As luzes baixaram e, antes que Yann Tiersen pisasse o palco, ouve-se uma voz feminina que nos presenteia com uma estória repleta de metáforas sobre montanhas e lobos. Aqui começa-se a construir uma experiência sensorial para o qual o compositor nos conduziria de mão dada ao longo de todo o concerto.

Finda a leitura surgia, finalmente, Yann Tiersen, que se dirigiu ao seu piano de cauda, e, com apenas um foco de luz em todo o palco, iniciou o concerto com “Porz Goret”, do álbum EUSA. Foi nesta ambiência que se manteve nas primeiras três músicas, entretanto já com a participação de Alex, o gravador de fita que se situava bem à frente virado para o público e que ia soltando várias sonoridades em background de uma nostalgia imensa, como crianças que brincam ao ar livre em perfeita harmonia com a natureza.

Foi, porém, na quinta música, “Koad”, do novo álbum ALL, que três novos elementos se juntaram a Yann Tiersen e à imensidão de instrumentos posicionados a rigor no palco, dando voz pela primeira vez à música que o compositor francês ia destilando.

O concerto ia seguindo a passos certos e os temas encaixando uns nos outros numa perfeição absoluta.

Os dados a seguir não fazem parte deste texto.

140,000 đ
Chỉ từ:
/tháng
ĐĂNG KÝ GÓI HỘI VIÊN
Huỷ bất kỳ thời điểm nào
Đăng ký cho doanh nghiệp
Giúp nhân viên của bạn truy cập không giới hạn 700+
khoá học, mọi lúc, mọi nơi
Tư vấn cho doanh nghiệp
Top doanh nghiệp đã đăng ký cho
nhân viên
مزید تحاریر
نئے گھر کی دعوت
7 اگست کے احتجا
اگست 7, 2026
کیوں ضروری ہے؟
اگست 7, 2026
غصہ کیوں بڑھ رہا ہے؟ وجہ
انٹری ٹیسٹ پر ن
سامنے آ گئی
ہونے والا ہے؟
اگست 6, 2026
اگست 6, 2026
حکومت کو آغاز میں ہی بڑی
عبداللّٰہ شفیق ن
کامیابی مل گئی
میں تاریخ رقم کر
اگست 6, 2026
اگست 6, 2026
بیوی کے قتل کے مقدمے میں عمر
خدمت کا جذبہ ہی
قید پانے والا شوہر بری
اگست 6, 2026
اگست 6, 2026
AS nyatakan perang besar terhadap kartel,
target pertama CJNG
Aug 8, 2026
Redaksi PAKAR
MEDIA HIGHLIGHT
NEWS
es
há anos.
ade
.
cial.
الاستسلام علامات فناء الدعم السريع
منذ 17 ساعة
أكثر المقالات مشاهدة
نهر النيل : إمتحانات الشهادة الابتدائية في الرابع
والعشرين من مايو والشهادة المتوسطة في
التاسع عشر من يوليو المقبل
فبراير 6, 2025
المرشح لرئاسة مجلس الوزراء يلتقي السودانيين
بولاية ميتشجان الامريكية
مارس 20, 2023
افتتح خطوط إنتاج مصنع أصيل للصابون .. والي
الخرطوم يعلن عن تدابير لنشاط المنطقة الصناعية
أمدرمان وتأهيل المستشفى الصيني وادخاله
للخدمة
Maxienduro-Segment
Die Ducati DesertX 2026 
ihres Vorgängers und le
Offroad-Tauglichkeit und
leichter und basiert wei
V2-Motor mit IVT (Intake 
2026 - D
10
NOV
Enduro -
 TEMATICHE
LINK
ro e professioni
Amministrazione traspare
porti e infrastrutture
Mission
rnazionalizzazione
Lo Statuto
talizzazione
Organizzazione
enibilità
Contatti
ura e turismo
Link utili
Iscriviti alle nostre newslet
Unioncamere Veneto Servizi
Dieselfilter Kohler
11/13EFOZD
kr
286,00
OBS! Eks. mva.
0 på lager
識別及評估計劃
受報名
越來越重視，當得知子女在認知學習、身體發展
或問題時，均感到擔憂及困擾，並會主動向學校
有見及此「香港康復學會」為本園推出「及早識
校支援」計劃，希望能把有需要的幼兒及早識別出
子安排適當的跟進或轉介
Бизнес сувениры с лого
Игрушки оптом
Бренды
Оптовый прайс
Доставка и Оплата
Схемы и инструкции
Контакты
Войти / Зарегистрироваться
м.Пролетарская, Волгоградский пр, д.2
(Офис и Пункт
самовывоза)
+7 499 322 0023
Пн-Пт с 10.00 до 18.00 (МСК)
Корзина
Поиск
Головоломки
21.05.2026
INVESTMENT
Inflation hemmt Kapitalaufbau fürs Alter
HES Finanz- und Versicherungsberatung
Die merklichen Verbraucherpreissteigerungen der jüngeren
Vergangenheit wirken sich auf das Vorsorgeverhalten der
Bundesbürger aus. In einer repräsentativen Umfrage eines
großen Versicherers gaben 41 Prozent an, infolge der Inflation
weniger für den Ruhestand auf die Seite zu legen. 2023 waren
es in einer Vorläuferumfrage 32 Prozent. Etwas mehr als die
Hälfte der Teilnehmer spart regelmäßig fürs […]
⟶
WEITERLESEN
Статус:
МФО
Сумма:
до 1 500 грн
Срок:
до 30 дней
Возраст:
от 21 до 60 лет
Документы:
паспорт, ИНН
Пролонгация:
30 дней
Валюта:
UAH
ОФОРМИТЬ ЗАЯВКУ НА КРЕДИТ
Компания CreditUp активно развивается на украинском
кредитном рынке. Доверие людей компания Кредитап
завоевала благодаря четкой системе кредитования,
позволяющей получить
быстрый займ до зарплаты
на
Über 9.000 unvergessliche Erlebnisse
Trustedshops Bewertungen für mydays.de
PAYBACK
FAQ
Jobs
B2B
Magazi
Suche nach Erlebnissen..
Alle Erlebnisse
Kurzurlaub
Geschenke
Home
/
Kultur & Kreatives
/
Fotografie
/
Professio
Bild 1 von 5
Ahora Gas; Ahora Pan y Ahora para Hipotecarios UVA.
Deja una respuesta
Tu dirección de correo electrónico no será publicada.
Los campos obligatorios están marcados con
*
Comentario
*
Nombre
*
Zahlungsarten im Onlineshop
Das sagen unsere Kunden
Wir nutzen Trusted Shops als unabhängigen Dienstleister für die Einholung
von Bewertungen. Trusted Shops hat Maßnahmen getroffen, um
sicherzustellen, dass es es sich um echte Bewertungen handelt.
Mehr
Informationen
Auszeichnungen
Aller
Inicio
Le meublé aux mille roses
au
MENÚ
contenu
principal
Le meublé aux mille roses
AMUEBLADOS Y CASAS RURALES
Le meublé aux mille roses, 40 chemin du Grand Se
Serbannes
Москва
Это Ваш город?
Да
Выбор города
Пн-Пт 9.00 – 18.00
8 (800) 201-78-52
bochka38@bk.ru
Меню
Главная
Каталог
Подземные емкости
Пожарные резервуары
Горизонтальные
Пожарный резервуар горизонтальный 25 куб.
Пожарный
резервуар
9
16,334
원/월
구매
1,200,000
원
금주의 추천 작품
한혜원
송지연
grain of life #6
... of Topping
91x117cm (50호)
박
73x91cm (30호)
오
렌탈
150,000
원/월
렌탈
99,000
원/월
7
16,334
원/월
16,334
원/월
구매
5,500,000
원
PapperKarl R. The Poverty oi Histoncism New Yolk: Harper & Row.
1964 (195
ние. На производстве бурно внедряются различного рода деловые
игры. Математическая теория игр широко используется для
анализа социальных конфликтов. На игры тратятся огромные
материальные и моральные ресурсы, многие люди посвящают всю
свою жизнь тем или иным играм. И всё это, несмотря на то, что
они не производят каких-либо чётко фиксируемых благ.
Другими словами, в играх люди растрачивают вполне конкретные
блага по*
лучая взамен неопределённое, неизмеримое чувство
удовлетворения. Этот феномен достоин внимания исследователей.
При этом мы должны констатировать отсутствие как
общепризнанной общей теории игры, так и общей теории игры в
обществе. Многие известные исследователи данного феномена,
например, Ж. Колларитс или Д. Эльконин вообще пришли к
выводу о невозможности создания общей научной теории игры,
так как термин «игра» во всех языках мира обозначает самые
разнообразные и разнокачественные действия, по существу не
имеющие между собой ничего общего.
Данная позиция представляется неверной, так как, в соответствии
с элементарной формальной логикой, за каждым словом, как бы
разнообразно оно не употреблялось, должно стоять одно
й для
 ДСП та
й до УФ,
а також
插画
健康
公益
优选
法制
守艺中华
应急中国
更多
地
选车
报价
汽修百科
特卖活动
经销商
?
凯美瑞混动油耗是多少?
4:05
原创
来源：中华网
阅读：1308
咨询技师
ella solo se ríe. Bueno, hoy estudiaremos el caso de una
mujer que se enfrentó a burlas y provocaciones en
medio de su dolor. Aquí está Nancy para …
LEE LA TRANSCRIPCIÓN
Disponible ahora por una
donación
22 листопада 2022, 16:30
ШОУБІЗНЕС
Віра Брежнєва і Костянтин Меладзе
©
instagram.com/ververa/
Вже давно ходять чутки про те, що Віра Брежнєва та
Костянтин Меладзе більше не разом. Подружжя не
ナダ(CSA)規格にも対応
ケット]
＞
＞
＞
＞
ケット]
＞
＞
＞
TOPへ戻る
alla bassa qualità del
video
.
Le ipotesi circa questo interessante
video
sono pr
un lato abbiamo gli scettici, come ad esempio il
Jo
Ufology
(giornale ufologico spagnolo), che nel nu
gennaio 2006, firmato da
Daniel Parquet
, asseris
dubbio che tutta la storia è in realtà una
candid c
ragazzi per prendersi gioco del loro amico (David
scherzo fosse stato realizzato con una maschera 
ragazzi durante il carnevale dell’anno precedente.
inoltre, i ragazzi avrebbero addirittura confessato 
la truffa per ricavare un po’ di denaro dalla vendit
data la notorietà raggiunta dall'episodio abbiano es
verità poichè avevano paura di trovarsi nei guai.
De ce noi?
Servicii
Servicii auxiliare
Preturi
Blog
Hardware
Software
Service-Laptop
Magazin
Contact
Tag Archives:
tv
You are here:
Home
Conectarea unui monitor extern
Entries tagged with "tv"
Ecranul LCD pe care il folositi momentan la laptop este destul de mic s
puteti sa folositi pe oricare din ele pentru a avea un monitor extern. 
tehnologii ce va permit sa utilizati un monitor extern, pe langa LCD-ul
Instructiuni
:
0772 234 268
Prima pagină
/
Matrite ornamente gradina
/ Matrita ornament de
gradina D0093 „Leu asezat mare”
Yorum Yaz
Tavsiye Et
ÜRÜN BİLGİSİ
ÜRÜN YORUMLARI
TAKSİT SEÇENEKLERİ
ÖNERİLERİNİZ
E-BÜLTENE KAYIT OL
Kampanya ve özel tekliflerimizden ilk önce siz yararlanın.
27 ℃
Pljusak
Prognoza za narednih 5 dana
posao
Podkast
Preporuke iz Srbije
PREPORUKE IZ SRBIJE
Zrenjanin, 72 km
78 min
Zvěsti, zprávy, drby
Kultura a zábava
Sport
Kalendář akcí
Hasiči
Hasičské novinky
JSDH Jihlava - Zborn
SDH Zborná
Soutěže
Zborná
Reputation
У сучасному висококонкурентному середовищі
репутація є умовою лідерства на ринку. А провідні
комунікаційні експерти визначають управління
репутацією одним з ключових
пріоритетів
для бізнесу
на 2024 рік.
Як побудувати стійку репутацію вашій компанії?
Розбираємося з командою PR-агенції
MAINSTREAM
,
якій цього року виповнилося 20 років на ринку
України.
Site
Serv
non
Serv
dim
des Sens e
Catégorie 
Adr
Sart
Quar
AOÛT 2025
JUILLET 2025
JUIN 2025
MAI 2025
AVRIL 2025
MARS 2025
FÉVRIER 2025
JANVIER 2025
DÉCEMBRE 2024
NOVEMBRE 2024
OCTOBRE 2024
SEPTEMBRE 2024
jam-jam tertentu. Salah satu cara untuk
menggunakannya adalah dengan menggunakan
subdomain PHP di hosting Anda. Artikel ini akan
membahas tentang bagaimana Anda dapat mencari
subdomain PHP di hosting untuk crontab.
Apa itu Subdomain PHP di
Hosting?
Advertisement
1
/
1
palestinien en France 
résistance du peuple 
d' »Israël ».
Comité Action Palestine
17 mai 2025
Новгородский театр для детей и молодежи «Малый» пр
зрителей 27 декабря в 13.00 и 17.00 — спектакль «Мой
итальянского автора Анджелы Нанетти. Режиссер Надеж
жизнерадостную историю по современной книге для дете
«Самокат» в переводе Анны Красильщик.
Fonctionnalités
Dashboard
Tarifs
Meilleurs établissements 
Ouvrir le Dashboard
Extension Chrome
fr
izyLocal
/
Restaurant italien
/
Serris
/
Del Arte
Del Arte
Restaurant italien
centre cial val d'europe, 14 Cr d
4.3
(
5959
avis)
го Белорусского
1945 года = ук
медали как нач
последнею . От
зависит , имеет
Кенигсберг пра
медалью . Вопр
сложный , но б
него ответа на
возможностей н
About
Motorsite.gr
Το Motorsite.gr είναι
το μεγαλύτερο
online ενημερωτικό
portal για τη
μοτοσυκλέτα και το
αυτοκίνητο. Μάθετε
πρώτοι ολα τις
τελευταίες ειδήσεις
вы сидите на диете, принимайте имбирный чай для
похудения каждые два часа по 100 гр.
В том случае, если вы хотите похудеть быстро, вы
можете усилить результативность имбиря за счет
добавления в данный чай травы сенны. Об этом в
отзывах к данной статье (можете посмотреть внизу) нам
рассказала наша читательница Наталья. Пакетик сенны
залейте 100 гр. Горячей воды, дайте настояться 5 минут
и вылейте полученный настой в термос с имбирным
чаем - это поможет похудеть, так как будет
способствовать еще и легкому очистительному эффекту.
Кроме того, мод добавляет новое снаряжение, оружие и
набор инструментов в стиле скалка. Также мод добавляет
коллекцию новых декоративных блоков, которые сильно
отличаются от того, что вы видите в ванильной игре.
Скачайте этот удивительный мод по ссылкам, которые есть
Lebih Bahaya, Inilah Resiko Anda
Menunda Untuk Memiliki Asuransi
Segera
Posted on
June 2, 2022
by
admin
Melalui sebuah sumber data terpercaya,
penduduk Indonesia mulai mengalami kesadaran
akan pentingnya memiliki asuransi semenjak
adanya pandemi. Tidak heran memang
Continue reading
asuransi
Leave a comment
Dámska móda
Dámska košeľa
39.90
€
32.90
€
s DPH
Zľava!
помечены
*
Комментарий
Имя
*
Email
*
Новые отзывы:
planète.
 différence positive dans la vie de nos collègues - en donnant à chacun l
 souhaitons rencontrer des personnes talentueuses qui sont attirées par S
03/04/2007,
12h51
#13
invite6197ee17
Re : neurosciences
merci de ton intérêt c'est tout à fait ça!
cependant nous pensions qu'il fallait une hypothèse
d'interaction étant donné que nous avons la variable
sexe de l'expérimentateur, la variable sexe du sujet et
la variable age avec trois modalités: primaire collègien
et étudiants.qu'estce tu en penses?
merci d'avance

Tiersen deambulava pelo palco com serenidade, alternando ora pelo piano de cauda, ora pelo cravo, ora pelo violino. A dicotomia das notas entoadas repletas de melancolia, solidão, ansiedade, mas também de luz, alegria e esperança.

Terminou debaixo de uma ovação prolongada e sentida mais uma noite de Yann Tiersen em solo português. As luzes acenderam-se e o ambiente, até então mágico, dissipa-se. Um mar de gente preparava-se para regressar às suas vidas mundanas e invadir as ruas da Invicta, Passos Manuel acima, Passos Manuel abaixo.